Below we show the Weak, Strong, Typed Weak and Typed Strong summaries of a 10 million triples BSBM benchmark graph (not saturated). BSBM models data about products which are for sale from different vendors; products are characterized by product features, and they have reviews, written by reviewers. In the BSBM benchmark scenario, products, reviews (and with them, the reviewers) are published by (originate from) different rating sites; publisher information remains attached to these resources, to state where they come from.
The Weak summary collapses all nodes into one. Many nodes are considered equivalent because they have the outgoing property publisher, which, in turn, makes other (quite unrelated) properties equivalent (part of the same source clique).

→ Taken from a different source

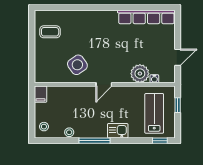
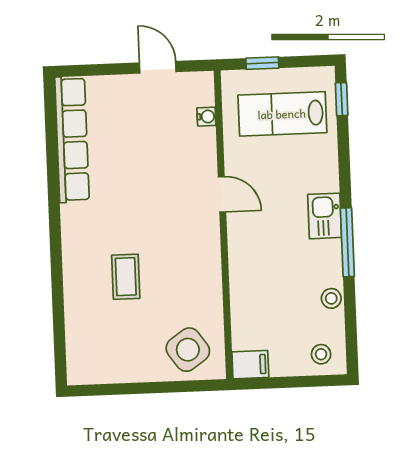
coffee table: (50, 32) -> (126, 277), moved
side table: (77, 65) -> (188, 350), moved
plant: (140, 74) -> (196, 149), removed
door: (104, 84) -> (222, 194), moved
kitchen sink: (118, 131) -> (325, 216), moved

The Strong summary achieves a much more readable separation. The central node and the upper node mostly represent products. The upper node also represents Offers and Reviews; the central node only represents Products. Strong summarization sets them apart because Offers and Reviews (upper node) refer to products (lower node). Thus, BSBM graph nodes represented by these two nodes are separated into the sources (top) and targets (center) of the edges labeled “product” (connecting Offers to the Product) and “reviewFor” (connecting Reviews to the Products they are about).
The small node at the left represents the people who wrote product reviews; the node at the bottom groups vendors and producers, which are those that produced and published product information; the node at the bottom right represents all the product features.
Our TypedWeak, TypedStrong summaries can only be meaningful thanks to our technique of finding the most general types. Summarizing by giving priority to types, without generalizing them, leads to huge numbers of nodes and edges; the summary cannot be rendered nor is it comprehensible for humans.
Summaries based on bisimulation had even more nodes and edges; they cannot be meaningfully rendered in the same way.